Returning to the United States in 1916, he got a new stake out of the Willard-Moran bout which he sponsored in New York and which brought in $156, 000. Now his way was clear and he concentrated on fight promotion. He recognized the possibilities of a good future match even in its embryonic state, and none excelled him in developing them.
He lost money on the Willard-Dempsey fight at Toledo, Ohio, on July 4, 1919, but, operating strictly on his nerve, he took in $1, 626, 580 when, on July 2, 1921, some 90, 000 paid to see Dempsey and Carpentier in the arena he had constructed at Boyle's Thirty Acres, Jersey City, with money taken from the advance sale of seats. Having acquired the old Madison Square Garden in 1920, he built the new one and opened it in 1925 with, as he proudly pointed out, "six hundred millionaires" in the crowd. Meanwhile, he had developed Luis Angel Firpo as a rival for Dempsey through the medium of several spectacular and profitable fights, and at the Polo Grounds in New York on September 14, 1923, Dempsey and Firpo had drawn $1, 082, 590.

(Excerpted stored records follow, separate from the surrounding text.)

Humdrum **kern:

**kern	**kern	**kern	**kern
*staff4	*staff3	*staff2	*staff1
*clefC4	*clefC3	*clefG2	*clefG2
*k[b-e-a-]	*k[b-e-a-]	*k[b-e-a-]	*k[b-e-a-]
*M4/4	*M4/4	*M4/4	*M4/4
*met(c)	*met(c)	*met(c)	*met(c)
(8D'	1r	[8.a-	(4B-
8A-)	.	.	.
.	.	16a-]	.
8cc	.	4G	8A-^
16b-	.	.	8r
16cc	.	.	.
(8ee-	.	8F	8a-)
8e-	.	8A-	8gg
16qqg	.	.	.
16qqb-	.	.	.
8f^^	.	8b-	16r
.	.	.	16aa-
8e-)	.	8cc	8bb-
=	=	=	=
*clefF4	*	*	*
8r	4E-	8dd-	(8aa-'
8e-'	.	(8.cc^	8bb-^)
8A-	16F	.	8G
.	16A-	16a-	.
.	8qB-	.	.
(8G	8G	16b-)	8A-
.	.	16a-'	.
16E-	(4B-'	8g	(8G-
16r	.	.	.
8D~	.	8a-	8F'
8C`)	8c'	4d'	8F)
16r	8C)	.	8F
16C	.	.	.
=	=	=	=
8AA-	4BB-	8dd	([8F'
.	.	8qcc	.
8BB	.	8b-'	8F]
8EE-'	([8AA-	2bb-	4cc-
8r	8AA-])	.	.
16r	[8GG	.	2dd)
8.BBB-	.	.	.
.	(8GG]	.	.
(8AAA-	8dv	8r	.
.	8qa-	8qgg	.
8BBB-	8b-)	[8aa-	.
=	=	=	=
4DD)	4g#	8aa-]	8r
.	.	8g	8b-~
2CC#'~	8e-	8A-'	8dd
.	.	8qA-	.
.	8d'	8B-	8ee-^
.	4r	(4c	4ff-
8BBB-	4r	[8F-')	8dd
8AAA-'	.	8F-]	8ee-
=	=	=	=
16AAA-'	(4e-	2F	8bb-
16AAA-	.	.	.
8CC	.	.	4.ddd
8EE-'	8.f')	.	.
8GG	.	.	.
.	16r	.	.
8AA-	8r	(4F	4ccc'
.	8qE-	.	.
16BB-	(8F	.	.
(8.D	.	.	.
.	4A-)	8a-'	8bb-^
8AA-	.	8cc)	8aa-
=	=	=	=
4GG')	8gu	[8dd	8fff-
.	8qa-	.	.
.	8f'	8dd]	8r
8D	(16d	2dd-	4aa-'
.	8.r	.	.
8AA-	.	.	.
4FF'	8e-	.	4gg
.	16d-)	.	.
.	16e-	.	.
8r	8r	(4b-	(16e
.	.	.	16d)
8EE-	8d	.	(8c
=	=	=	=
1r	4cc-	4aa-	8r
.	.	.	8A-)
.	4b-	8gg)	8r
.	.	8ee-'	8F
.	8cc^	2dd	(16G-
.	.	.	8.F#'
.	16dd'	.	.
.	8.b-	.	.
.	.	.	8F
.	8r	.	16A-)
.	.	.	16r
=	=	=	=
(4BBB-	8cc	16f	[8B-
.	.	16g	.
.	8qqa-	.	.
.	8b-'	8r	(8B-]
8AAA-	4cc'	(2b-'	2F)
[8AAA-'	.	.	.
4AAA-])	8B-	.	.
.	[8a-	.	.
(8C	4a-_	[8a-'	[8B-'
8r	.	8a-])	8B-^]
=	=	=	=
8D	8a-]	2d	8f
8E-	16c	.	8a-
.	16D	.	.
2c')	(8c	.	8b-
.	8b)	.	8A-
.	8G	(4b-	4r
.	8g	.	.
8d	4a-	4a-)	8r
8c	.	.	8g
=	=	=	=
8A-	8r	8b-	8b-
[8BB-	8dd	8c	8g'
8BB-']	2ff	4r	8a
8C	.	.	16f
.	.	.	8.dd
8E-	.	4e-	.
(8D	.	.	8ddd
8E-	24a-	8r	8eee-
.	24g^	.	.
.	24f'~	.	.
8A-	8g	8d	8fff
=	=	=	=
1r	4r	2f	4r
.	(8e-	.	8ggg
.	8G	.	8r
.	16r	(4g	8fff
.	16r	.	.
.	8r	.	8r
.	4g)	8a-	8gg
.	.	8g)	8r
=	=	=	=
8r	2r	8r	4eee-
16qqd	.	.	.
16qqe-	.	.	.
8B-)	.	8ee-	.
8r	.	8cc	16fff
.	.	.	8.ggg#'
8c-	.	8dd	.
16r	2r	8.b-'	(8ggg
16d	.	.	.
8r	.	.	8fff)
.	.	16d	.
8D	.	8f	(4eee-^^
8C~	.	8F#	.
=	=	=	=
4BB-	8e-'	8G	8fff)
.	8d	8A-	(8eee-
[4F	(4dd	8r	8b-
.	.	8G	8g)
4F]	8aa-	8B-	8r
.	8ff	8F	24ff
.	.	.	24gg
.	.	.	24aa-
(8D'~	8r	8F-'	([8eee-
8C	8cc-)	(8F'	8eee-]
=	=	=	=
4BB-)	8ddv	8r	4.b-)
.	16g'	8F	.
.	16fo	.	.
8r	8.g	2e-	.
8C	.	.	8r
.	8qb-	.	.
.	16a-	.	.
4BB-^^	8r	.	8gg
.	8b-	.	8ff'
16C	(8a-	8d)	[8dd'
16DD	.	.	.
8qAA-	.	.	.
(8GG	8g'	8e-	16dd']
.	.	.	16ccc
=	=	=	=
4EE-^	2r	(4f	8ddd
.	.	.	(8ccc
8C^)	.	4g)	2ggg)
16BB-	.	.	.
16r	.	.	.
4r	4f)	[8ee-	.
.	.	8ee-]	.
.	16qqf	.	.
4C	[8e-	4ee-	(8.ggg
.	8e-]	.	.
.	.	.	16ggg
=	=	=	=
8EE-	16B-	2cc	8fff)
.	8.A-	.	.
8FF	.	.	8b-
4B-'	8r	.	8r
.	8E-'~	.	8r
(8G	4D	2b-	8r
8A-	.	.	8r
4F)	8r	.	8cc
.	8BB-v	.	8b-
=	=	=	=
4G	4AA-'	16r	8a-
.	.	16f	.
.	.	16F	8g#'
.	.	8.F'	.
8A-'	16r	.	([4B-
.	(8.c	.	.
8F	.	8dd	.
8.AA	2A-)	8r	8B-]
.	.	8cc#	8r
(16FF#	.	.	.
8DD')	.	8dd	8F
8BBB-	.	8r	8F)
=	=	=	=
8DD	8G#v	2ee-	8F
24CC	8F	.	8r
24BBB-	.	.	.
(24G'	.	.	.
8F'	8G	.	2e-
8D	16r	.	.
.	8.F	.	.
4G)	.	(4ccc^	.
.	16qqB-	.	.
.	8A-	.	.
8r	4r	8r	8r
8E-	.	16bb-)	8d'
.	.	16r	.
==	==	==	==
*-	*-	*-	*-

The "gate" went to $1, 895, 723 when Dempsey and Gene Tunney met in the Sesquicentennial stadium in Philadelphia on September 24, 1926. Dempsey and Jack Sharkey drew $1, 083, 529 at the Yankee Stadium in New York, July 21, 1927, and Dempsey and Tunney, in a return match at Soldier Field, Chicago, September 22 of the same year, drew $2, 650, 000. It was the last of the golden gates that Rickard, with the aid of Dempsey, had made possible. He was engaged in the promotion of a fight in Florida when he died at Miami Beach. Among his few and simple rules as a promoter was: "See that every purchaser of a ticket gets the seat for which the ticket calls. " Other promoters before him had arranged attractive fights but he was the first to guarantee that a patron would find his seat vacant no matter how late he arrived. This bred a confidence in Rickard that was the basis of his success.
Achievements
During the 1920s, Tex Rickard was the leading promoter of the day, and he has been compared to P. T. Barnum and Don King. Sports journalist Frank Deford has written that Rickard "first recognized the potential of the star system. " Rickard also operated several saloons, hotels, and casinos, all named Northern and located in Alaska, Nevada, and Canada.
Connections
He was married twice: his first wife was Edith Mae Rickard, whom he married at Sacramento, California, in 1902, and who died in 1925; on October 8, 1926, he married Maxine Hodges at Lewisburg, West Virginia. His second wife and a daughter survived him.